AFTERHOURS – Concerto al Fuori Orario (Taneto di Gattatico, RE) (5 ottobre 2002)

L’occasione di rivedere dal vivo gli autori di quello che, senza timore di smentita, si può definire il più bel disco italiano uscito finora in questo 2002 (“Quello che non c’è”), è di quelle da non perdere; esaurita anche per quest’anno l’esperienza del Tora! Tora! la band è pronta per imbarcarsi nella seconda parte del loro tour.

Aprono le danze Le Vibrazioni, che si fanno apprezzare per il loro rock cantato in italiano; sono prossimi a un’uscita discografica, e dimostrano buona maturità nel tenere il palco e nel catturare l’attenzione di un pubblico che non era lì per loro. Bravi!

Ancora pochi minuti di attesa, e gli Afterhours arrivano sul palco. La scaletta non è cambiata di una virgola rispetto alle esibizioni estive, e così Manuel e soci attaccano con un poker d’assi che farebbe invidia a gruppi ben più famosi di loro: la straziante bellezza di “Quello che non c’è”, il capolavoro “Bye bye Bombay”, una versione STUPENDA di “Bungee jumping” e la torbida psichedelia di “Varanasi baby”.

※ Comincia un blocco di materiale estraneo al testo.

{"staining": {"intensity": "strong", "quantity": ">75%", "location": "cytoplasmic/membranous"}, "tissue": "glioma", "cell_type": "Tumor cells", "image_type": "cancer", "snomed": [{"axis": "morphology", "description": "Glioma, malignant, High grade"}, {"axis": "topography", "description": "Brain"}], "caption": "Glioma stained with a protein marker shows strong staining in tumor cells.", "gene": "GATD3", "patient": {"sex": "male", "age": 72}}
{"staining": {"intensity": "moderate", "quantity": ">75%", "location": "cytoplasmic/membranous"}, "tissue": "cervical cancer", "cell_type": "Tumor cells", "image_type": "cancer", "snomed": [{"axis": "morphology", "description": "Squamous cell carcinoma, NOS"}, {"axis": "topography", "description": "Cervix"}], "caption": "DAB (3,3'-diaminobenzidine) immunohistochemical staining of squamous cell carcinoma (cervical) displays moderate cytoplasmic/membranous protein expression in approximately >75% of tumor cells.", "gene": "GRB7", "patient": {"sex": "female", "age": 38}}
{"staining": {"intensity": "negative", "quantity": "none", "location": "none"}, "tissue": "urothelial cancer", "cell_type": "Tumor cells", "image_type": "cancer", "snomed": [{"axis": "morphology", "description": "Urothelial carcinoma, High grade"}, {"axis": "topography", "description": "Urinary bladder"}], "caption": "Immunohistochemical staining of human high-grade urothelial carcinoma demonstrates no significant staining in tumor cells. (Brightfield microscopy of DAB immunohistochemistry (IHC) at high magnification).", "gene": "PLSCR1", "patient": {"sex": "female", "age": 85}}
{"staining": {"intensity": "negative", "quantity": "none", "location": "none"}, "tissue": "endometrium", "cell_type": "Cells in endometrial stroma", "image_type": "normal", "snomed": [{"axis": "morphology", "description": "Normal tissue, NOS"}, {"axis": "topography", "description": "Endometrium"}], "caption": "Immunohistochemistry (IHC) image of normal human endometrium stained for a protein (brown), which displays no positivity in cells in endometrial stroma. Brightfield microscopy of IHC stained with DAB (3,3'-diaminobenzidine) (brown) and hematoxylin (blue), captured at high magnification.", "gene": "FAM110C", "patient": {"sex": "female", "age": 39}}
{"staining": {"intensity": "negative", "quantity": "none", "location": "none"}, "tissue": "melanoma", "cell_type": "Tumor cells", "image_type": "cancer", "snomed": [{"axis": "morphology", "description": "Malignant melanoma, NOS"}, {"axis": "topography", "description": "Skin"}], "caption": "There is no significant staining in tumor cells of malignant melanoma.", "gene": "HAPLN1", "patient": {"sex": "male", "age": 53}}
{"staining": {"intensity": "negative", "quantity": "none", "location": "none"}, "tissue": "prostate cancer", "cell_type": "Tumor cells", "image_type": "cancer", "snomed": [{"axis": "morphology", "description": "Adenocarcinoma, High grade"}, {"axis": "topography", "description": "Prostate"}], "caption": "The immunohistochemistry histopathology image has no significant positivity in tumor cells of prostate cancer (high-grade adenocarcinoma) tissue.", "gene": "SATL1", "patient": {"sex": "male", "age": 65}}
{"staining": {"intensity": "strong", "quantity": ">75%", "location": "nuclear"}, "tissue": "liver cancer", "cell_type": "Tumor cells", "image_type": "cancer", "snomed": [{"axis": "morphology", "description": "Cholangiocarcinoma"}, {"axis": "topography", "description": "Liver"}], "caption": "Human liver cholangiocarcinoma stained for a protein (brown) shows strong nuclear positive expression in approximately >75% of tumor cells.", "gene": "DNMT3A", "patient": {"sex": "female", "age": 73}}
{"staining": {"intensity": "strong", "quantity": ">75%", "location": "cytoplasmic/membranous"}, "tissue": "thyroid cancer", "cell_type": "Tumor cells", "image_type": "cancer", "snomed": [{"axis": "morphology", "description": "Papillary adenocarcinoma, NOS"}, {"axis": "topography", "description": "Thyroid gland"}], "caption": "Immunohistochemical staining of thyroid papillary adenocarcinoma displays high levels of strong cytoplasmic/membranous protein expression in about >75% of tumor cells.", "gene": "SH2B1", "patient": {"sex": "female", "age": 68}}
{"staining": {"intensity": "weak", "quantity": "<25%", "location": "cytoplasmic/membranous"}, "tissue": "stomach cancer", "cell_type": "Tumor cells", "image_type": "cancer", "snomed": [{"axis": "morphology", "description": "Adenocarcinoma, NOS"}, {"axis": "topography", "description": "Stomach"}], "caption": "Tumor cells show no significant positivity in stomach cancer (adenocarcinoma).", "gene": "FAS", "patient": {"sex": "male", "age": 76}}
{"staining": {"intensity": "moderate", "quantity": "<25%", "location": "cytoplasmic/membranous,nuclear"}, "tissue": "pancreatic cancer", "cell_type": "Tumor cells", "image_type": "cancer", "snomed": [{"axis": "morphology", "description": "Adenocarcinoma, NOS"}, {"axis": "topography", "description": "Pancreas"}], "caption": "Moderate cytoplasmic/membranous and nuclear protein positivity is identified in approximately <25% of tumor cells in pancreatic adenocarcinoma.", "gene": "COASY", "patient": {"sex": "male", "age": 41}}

Nonostante l’oggettiva bellezza di questi pezzi, però, c’è qualcosa che non funziona a dovere: i frequenti gesti rabbiosi di Manuel verso il mixer fanno capire a molti che ci sono alcuni problemi con i suoni, che purtroppo rovinano un po’ la prima parte dell’esibizione. Il pubblico non sembra curarsene più di tanto, comunque: c’è nell’aria la solita adorazione incondizionata che i fan dimostrano verso gli Afterhours, e anche il più piccolo gesto del carismatico leader provoca urla e applausi. Ma non era stata proprio il vedersi trasformati loro malgrado da musicisti a idoli ad averli portati a un passo dalla fine?

Il live act della band è ormai una macchina ben rodata: quasi tutti i pezzi di “Quello che non c’è” vengono riproposti in una versione piuttosto fedele all’originale (mancano all’appello solo la dolcissima “Il mio ruolo” e, inspiegabilmente, il rabbioso disincanto di “Sulle labbra”), alternati a vecchi “classici” che mandano in visibilio il pubblico, soprattutto quelli ripescati dall’epocale “Hai paura del buio?” come la furiosa “Male di miele” e la ormai consueta nuova versione di “1.9.9.6.” accelerata e suonata con tre chitarre.

L’immancabile “Dentro Marylin” chiude la prima parte del concerto, e paradossalmente solo con i bis si arriva al livello che ci si aspetterebbe dagli Afterhours. “La gente sta male” e “Tutto fa un po’ male” sono pop allo stato puro: equilibrato, emozionante, perfetto; “Non si esce vivi dagli anni ’80” alza nuovamente muri di elettricità e di sarcasmo; “Ritorno a casa” è tesa e commovente, così come “Pelle”; “Televisione”, con il suo ritmo spezzato e l’alternarsi di quiete e rumore, è uno dei momenti migliori della serata.

La catarsi della meravigliosa “Voglio una pelle splendida” chiude un concerto sì bello, ma che non ha convinto del tutto: in certi momenti la sensazione che il mestiere prendesse il sopravvento sull’emozione è stata davvero difficile da cancellare.